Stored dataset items
-*-*-

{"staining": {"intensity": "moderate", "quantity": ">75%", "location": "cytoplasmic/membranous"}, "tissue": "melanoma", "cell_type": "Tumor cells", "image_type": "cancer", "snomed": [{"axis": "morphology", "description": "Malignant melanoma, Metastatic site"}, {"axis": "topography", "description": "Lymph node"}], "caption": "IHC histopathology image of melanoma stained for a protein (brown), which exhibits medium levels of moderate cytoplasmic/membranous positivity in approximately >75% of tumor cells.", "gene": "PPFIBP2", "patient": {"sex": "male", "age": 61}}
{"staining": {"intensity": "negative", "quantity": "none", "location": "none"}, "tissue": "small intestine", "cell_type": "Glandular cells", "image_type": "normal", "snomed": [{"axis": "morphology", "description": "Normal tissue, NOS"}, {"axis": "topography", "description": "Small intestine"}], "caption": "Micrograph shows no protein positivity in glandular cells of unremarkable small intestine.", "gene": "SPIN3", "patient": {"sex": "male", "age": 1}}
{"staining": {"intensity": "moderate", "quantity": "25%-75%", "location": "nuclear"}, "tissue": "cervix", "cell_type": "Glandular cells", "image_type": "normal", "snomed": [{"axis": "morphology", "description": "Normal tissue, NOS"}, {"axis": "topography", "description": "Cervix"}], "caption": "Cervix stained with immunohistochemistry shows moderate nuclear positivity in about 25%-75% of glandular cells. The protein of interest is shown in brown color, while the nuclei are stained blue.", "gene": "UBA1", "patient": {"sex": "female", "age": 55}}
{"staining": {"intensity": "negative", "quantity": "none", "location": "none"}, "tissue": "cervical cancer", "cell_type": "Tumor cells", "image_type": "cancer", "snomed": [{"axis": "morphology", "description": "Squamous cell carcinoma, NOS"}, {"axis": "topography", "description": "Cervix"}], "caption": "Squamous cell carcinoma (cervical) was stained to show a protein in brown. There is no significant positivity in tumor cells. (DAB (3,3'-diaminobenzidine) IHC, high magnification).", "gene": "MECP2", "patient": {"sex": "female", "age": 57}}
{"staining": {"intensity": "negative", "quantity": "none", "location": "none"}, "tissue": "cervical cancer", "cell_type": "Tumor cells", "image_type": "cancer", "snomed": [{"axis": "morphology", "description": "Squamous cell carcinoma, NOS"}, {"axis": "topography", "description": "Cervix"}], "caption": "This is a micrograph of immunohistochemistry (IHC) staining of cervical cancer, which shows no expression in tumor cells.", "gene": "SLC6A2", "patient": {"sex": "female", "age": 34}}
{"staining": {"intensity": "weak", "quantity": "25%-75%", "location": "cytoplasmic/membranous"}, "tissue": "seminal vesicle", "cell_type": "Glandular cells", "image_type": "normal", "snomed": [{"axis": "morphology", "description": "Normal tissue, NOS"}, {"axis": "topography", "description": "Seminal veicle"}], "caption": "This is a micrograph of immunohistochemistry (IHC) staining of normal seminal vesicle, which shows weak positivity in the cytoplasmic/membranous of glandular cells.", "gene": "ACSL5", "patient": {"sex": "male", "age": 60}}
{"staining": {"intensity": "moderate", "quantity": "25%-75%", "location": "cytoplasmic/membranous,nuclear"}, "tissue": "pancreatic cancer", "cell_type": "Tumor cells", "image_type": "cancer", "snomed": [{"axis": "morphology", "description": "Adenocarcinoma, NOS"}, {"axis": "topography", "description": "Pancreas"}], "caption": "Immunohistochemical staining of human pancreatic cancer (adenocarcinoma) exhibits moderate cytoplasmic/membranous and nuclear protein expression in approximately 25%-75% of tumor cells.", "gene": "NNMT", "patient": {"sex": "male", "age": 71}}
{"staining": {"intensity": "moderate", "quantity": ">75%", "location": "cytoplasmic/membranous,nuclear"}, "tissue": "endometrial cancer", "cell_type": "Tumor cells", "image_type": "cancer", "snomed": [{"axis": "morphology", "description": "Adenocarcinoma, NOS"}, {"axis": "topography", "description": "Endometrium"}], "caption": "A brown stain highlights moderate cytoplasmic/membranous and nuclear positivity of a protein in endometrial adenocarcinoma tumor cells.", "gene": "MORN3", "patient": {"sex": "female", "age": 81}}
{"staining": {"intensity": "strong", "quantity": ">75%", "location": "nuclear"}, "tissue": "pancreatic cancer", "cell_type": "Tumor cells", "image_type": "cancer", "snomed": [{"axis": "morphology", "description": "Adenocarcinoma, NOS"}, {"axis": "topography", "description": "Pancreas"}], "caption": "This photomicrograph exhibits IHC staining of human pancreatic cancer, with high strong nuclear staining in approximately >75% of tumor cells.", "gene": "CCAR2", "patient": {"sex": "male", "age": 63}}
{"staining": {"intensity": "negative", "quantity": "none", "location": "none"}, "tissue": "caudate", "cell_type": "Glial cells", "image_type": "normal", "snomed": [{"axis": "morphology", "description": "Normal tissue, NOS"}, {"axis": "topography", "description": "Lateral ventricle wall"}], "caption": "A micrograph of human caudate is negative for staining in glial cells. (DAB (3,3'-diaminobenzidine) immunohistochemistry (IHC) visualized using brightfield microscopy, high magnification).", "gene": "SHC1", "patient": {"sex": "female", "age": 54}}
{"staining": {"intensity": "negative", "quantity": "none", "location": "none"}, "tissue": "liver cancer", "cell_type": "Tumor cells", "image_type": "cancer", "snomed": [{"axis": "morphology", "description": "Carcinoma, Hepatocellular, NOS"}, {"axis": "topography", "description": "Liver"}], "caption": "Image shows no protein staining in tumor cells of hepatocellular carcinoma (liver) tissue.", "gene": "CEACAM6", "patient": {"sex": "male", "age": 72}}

-*-*-

## Work required
Report back each line of the entries that holds the string "approximately".

## Completed task
{"staining": {"intensity": "moderate", "quantity": ">75%", "location": "cytoplasmic/membranous"}, "tissue": "melanoma", "cell_type": "Tumor cells", "image_type": "cancer", "snomed": [{"axis": "morphology", "description": "Malignant melanoma, Metastatic site"}, {"axis": "topography", "description": "Lymph node"}], "caption": "IHC histopathology image of melanoma stained for a protein (brown), which exhibits medium levels of moderate cytoplasmic/membranous positivity in approximately >75% of tumor cells.", "gene": "PPFIBP2", "patient": {"sex": "male", "age": 61}}
{"staining": {"intensity": "moderate", "quantity": "25%-75%", "location": "cytoplasmic/membranous,nuclear"}, "tissue": "pancreatic cancer", "cell_type": "Tumor cells", "image_type": "cancer", "snomed": [{"axis": "morphology", "description": "Adenocarcinoma, NOS"}, {"axis": "topography", "description": "Pancreas"}], "caption": "Immunohistochemical staining of human pancreatic cancer (adenocarcinoma) exhibits moderate cytoplasmic/membranous and nuclear protein expression in approximately 25%-75% of tumor cells.", "gene": "NNMT", "patient": {"sex": "male", "age": 71}}
{"staining": {"intensity": "strong", "quantity": ">75%", "location": "nuclear"}, "tissue": "pancreatic cancer", "cell_type": "Tumor cells", "image_type": "cancer", "snomed": [{"axis": "morphology", "description": "Adenocarcinoma, NOS"}, {"axis": "topography", "description": "Pancreas"}], "caption": "This photomicrograph exhibits IHC staining of human pancreatic cancer, with high strong nuclear staining in approximately >75% of tumor cells.", "gene": "CCAR2", "patient": {"sex": "male", "age": 63}}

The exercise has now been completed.